(People photos with keypoints)
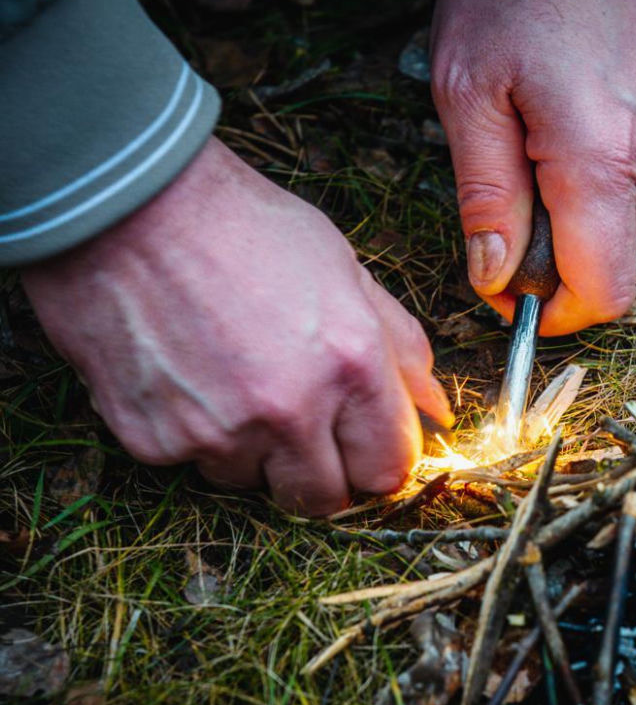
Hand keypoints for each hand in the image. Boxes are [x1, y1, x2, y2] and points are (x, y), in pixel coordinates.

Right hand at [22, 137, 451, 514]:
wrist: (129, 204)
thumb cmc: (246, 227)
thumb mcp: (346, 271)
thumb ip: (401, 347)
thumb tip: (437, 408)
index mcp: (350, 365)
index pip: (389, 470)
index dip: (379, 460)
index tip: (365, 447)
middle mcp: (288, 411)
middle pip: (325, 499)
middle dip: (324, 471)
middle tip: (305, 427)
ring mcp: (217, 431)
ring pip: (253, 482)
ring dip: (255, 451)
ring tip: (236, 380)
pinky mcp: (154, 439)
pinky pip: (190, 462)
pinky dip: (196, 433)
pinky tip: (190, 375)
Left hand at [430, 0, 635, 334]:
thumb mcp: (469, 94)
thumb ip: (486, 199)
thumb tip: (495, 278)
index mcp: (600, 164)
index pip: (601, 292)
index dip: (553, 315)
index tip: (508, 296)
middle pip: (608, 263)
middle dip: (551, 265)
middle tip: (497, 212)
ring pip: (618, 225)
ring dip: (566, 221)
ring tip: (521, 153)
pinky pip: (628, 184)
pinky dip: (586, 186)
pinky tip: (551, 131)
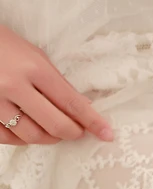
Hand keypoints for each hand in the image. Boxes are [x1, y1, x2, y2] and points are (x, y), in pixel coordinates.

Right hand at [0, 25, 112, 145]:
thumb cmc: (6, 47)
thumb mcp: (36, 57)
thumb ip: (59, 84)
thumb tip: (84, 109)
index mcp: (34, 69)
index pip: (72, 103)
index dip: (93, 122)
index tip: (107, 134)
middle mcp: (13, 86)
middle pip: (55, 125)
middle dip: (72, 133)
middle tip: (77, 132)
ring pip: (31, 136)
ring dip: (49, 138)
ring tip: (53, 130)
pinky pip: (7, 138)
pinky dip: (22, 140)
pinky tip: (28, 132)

---

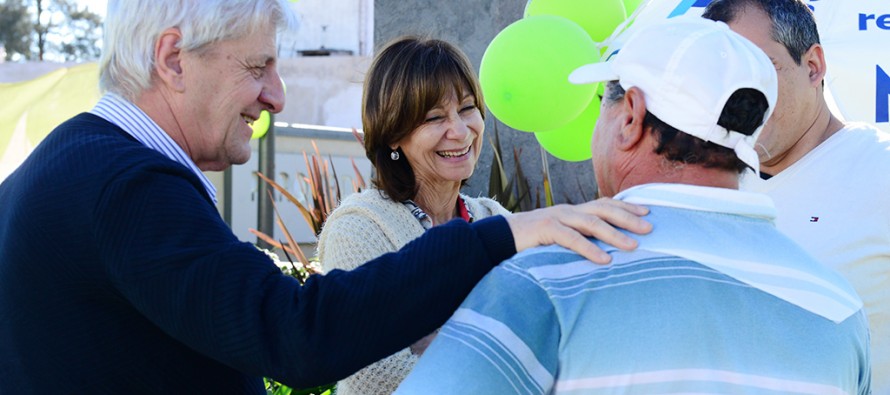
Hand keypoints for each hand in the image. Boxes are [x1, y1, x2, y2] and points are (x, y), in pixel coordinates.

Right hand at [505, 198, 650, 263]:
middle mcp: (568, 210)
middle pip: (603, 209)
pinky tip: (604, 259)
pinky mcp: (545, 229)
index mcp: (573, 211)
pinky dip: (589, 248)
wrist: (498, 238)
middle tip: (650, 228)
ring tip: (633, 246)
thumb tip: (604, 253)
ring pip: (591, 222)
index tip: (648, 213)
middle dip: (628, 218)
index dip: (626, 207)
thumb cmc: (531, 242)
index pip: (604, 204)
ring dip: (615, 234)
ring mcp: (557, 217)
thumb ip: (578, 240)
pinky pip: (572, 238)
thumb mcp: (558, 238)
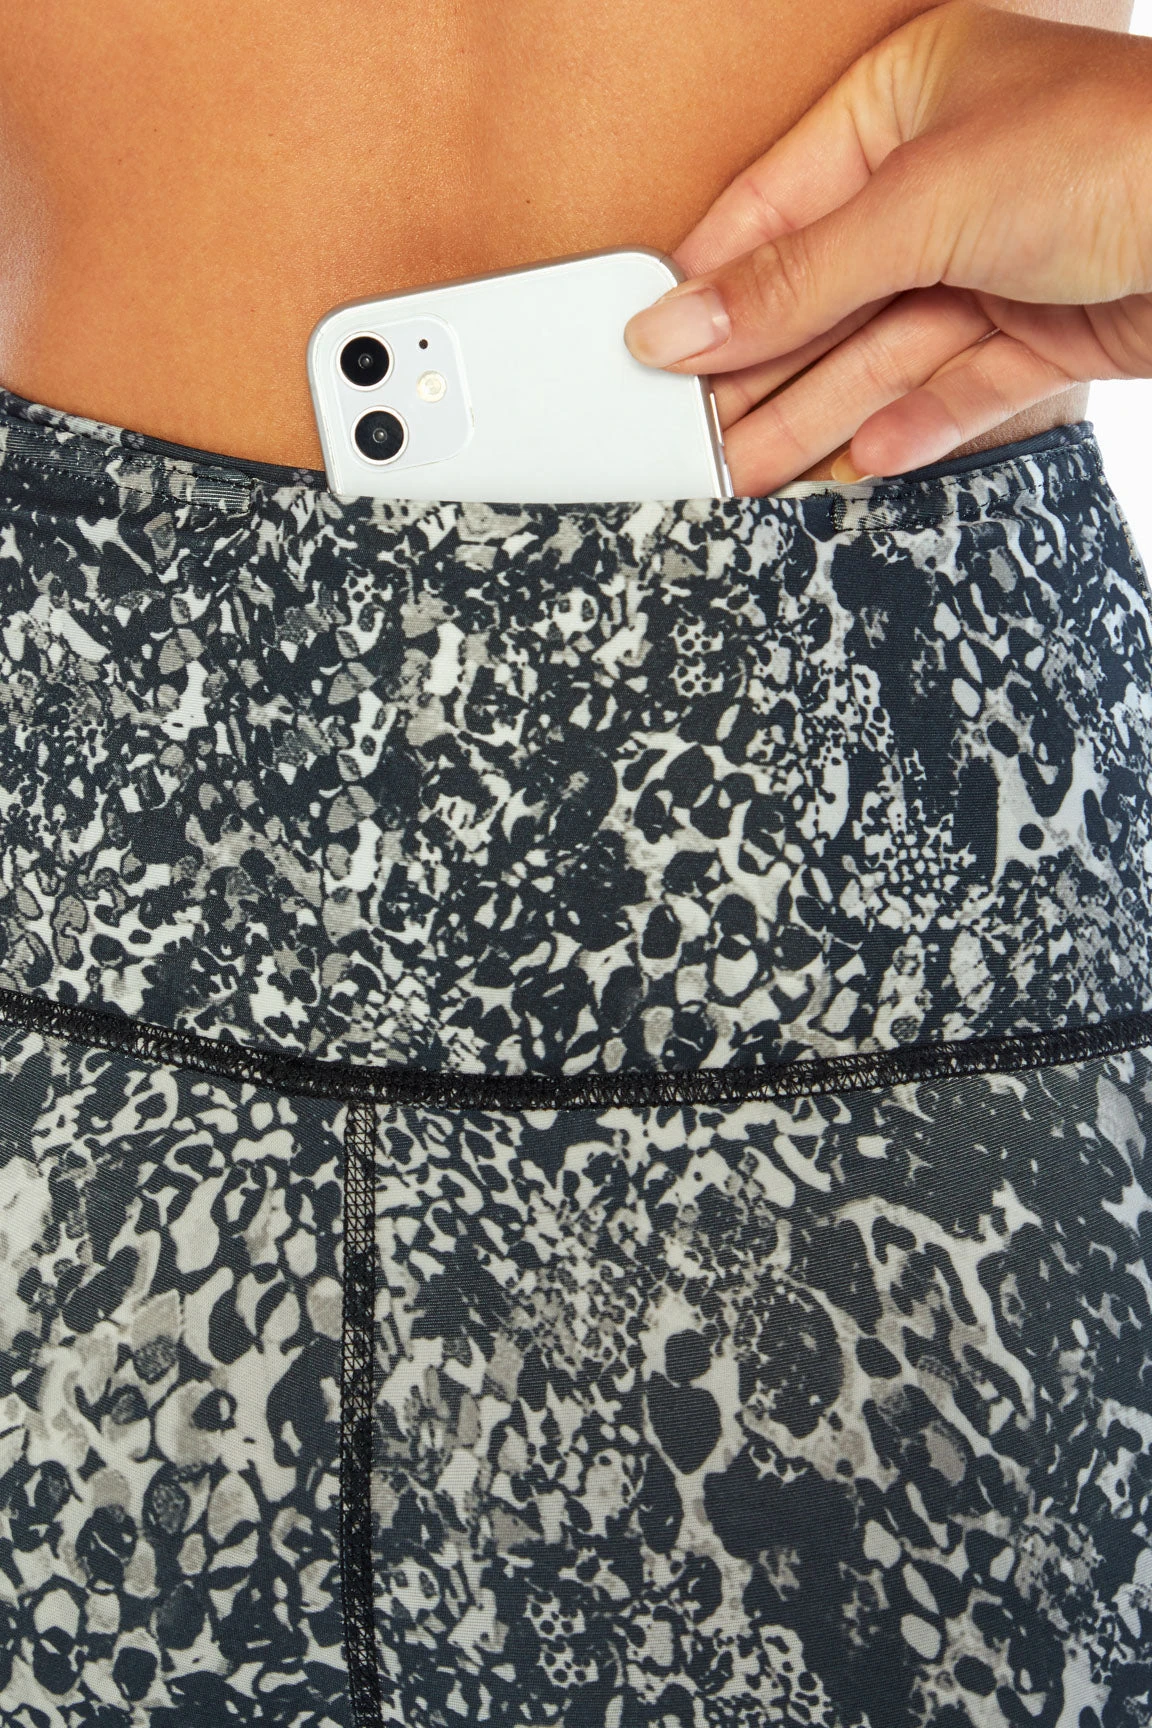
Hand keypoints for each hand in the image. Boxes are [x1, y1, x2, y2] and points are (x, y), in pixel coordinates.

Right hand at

### WHAT TO WORK ON
Only one number is expected: the count of lines above that contain the string "Right".

### RESPONSE TO THE EXERCISE
4